I thought I would start a new thread since sometimes I miss info in older threads, and others will do the same, especially if they have not posted anything on the older thread.
I saw the following in a 2007 study and found it helpful. If this information is true, it is hard to understand why an EP or cardiologist would not want to positively identify the type of AF the patient has before beginning any treatment. Maybe they do and I just got misdiagnosed.

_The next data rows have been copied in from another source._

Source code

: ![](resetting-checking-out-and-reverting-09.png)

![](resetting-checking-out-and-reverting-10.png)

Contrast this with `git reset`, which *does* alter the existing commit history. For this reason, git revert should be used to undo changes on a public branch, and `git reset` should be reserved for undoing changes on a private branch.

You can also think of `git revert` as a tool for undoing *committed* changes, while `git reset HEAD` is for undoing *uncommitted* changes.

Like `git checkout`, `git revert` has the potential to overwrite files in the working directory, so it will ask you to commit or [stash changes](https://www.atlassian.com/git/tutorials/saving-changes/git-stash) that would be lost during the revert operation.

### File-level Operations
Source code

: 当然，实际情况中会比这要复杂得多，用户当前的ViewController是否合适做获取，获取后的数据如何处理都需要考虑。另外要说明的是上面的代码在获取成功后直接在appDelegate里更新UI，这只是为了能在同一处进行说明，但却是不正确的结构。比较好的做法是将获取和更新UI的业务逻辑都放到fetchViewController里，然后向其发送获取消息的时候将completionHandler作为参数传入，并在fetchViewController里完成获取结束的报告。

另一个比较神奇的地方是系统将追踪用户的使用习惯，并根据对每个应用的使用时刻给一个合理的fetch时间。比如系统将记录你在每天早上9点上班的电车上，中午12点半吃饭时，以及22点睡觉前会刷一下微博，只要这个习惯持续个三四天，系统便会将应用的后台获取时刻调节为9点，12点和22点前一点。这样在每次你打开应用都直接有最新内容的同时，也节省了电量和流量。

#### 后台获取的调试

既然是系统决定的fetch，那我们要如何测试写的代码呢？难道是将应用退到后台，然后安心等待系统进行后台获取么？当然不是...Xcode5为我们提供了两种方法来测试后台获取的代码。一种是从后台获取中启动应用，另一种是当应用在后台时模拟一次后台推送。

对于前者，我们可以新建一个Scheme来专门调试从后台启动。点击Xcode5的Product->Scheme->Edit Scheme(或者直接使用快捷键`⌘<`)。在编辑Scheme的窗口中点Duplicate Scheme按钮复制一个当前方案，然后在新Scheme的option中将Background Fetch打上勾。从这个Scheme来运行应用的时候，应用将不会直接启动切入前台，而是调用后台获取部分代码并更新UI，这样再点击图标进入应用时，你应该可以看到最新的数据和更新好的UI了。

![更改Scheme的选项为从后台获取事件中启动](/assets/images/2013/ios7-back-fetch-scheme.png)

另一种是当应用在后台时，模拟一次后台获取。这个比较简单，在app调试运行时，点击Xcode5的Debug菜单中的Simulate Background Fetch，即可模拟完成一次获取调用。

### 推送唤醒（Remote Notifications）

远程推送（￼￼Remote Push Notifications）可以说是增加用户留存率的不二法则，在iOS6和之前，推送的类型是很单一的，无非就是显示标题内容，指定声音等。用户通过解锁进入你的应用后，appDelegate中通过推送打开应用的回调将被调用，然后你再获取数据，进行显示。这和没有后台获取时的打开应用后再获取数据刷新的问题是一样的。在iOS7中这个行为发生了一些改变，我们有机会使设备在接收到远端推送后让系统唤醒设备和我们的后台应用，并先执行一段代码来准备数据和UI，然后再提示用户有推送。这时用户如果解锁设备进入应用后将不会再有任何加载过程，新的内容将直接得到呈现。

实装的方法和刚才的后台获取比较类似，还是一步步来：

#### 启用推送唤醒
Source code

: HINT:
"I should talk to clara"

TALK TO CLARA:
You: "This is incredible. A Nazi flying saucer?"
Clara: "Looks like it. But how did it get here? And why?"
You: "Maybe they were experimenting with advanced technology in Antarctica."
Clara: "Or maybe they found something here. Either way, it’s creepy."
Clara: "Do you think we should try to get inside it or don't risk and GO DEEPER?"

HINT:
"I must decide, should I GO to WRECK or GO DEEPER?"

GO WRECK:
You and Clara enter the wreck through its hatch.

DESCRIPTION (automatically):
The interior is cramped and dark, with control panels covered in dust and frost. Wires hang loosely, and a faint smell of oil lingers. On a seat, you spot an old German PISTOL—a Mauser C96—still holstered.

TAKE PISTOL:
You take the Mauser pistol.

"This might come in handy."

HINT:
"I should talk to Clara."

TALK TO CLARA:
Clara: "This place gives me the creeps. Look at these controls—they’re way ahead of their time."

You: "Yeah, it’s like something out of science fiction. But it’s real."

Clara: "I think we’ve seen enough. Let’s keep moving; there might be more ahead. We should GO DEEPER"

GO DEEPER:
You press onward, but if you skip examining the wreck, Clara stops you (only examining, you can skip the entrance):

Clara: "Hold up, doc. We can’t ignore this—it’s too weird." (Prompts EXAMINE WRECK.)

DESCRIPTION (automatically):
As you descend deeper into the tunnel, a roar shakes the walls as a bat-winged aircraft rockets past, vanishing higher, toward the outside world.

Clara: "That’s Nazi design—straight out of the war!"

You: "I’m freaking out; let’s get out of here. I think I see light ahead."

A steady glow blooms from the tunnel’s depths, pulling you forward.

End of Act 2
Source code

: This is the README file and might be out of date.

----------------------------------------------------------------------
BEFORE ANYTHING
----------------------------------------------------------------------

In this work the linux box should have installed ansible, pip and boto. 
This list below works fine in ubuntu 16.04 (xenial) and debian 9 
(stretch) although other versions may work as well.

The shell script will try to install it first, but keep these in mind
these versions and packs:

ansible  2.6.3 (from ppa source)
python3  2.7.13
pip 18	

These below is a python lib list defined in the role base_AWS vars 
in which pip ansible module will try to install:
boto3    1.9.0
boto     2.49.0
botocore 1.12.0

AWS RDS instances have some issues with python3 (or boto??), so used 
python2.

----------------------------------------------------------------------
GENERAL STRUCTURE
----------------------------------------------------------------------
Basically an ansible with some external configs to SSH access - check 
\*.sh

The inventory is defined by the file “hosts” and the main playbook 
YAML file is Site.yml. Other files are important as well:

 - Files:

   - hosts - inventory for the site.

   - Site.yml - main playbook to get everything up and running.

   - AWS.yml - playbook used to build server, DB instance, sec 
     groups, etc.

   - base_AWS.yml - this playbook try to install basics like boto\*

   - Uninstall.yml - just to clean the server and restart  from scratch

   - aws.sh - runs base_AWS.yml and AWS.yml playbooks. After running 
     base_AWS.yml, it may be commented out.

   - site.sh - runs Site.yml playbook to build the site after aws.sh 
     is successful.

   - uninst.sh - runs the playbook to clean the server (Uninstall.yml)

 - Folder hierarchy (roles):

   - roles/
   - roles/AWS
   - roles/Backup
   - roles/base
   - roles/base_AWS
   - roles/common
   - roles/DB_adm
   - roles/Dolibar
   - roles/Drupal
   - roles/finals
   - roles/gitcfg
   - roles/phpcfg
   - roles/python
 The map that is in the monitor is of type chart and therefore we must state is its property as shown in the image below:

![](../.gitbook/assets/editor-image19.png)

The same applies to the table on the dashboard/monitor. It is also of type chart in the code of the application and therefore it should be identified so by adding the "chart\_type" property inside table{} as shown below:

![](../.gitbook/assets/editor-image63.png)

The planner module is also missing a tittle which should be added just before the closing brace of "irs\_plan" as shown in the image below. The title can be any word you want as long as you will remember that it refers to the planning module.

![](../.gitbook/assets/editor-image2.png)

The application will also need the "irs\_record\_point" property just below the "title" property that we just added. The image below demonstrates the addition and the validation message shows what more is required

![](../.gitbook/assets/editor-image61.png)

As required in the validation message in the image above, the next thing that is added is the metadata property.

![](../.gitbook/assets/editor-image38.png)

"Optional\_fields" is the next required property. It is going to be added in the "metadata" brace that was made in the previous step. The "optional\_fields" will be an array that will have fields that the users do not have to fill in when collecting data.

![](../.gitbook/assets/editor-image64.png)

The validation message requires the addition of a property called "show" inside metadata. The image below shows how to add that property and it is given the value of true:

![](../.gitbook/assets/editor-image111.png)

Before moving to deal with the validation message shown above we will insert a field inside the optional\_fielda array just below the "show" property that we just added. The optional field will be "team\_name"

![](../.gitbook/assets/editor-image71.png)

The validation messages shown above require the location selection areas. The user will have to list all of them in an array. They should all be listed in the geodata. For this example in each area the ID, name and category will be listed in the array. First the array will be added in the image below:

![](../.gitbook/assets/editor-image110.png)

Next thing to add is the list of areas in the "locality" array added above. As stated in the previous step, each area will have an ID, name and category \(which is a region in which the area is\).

Excerpts from a study done in 2007 (Remember this is a 2007 study. Much has happened with drugs since then. )
No particular predominance
Often in patients with identified heart disease
During daytime or diurnal (daily cycle), provoked by exercise or emotional stress
Preceded by tachycardia
Higher ventricular response rate during AF
Benefit from beta blocker and/or digoxin
Predominantly in men, age between 30 and 50 years
Patients without heart disease (lone AF)
Preferentially nocturnal, during rest, after eating or drinking
Preceded by bradycardia
Lower ventricular response rate during AF
Aggravation by beta blocker and/or digoxin
Digoxin, verapamil, sotalol, and flecainide are poor choices
Disopyramide and quinidine better
Propafenone not very effective because of beta blocking properties
Correct PV ablation is effective in curing paroxysmal AF. Different treatment for vagal and adrenergic.
Careful history-taking is important for accurate diagnosis and appropriate pharmacological and ablation treatment of AF.
Specific IKACh channel blockers may become the treatment of choice for vagal AF in the future. (KAC is supposed to be a subscript.)